The Berlin branch of the Nazi Party, which by the summer of 1931 had grown to 16,000 members, was proud of its disruption of the capital’s cultural and political life. Yet the party itself was in a state of turmoil in the first years of the new decade. The local SA was increasingly frustrated with the overall drift of the party, believing that Hitler, in his effort to come to power legally, was cozying up all too closely with establishment reactionaries. The Berlin Brownshirts tended to blame Munich for Hitler’s “conservatism”: the Bavarian town, in their eyes, was hopelessly provincial, stodgy, and backward-looking. They could not understand why Goebbels, once the champion of a more activist and radical posture, was meekly toeing the Munich line. In August 1930 they made their displeasure evident by smashing up their own party headquarters in the Hedemannstrasse. Goebbels, in fact, shared the SA’s frustration, denouncing “the scandalous pigsty in Munich,” but he did not include Hitler in his denunciation. When the Flihrer instructed him to conduct a purge of disruptive elements in Berlin, Goebbels responded: “Whatever you choose to do, I’ll back you.”

The principal target of the purge was Walter Stennes, chief of the Berlin SA. On April 1, 1931, Stennes was relieved of his post. He responded by staging a full-scale mutiny, taking over party headquarters, occupying the Angriff office, and justifying his action by claiming that the Munich leadership had blunted “the revolutionary ülan of the SA.” Goebbels, who was in Dresden when the mutiny broke out, hastened back to Berlin to restore order. But he needn’t have hurried, for the Stennes revolt collapsed on its own due to lack of support from the rest of the Nazi district organizations, which immediately pledged their support to Hitler. Stennes was permanently banned, and Goebbels could report by April 11 that the party apparatus in Berlin was “unshaken” in its commitment to Hitler’s policy of legality.
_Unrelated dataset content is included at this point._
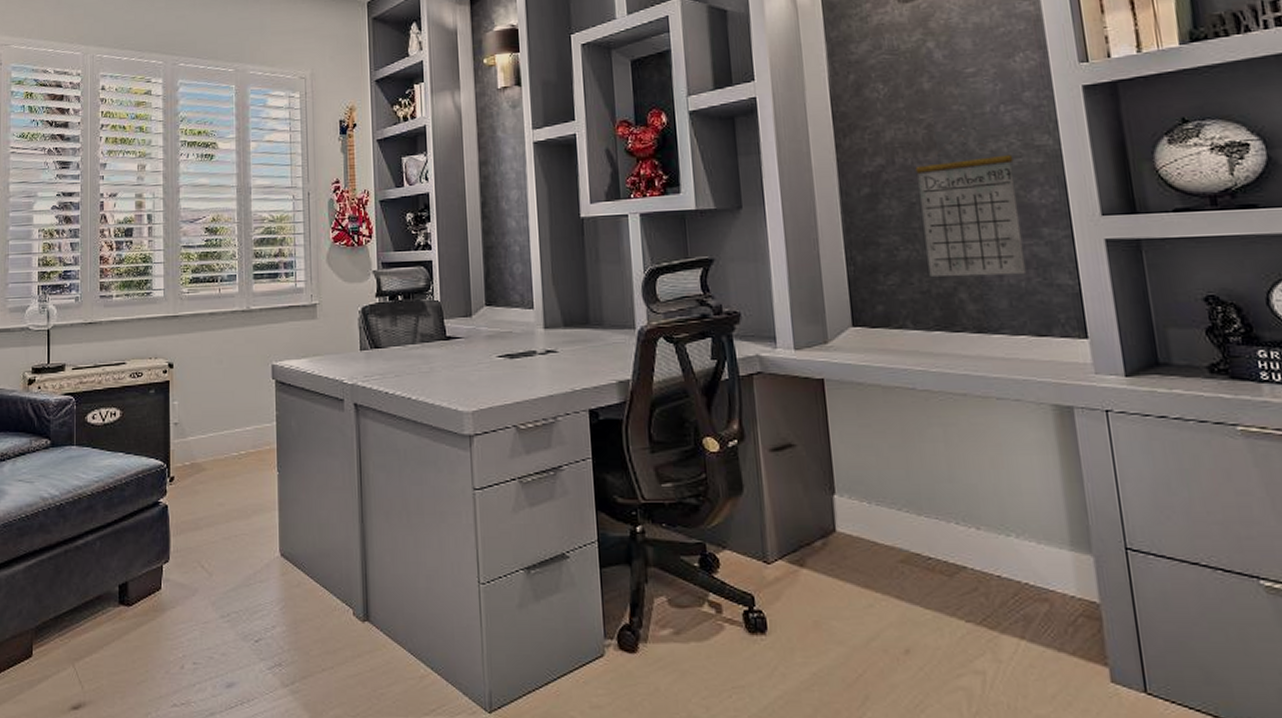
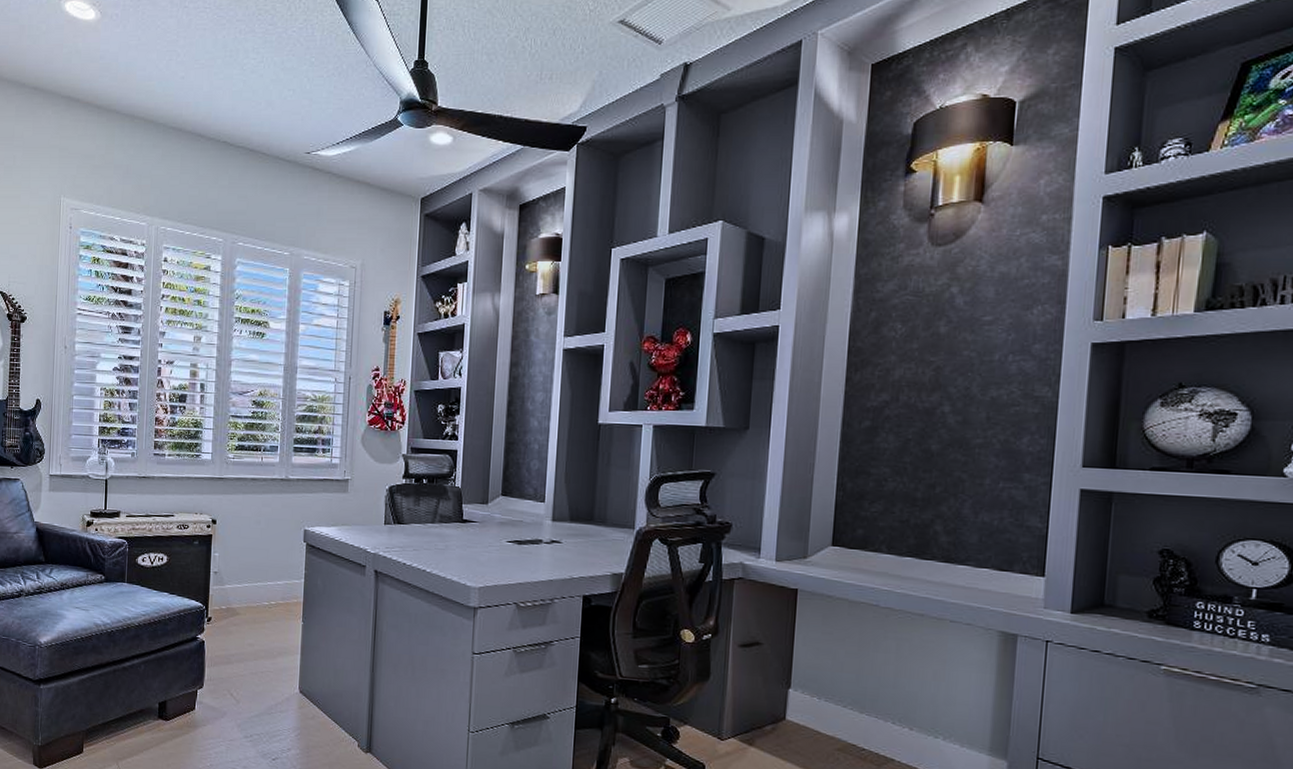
calendar: present [915,135,1027,277] -> none [911,379,1011,514]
This was a pious exaggeration, however; the Stennes revolt served to remind the Nazi leader that Berlin was treacherous ground, where loyalties could never be taken for granted.

In addition to internal problems, the Berlin branch of the Nazi movement had to contend with escalating attacks from the local Communists, who were not about to cede the streets of “their town” to the Brownshirts. There were rumors in summer 1931 that the KPD was about to stage a coup in the capital. No such action occurred, but a group of Communists terrorized Prenzlauer Berg, attacking pubs where Nazis were known to gather and killing two policemen. One of the Communist killers was none other than Erich Mielke, who would later become chief of the infamous East German secret police, the Stasi. These attacks generated some public sympathy for the Nazis, who claimed to be law-abiding victims of Red terror.

But not too law-abiding. On September 12, 1931, the new head of the Berlin SA, a dissolute nobleman named Wolf Heinrich von Helldorf, staged a mini-pogrom in broad daylight on the busy Kurfürstendamm. Driving up and down the boulevard in a car, he directed bands of SA thugs, dressed in normal street clothes, to attack and beat pedestrians who looked Jewish. After about two hours the police intervened and arrested Helldorf, who was obliged to spend a few days in jail. Soon he would be supervising that same jail as chief of police.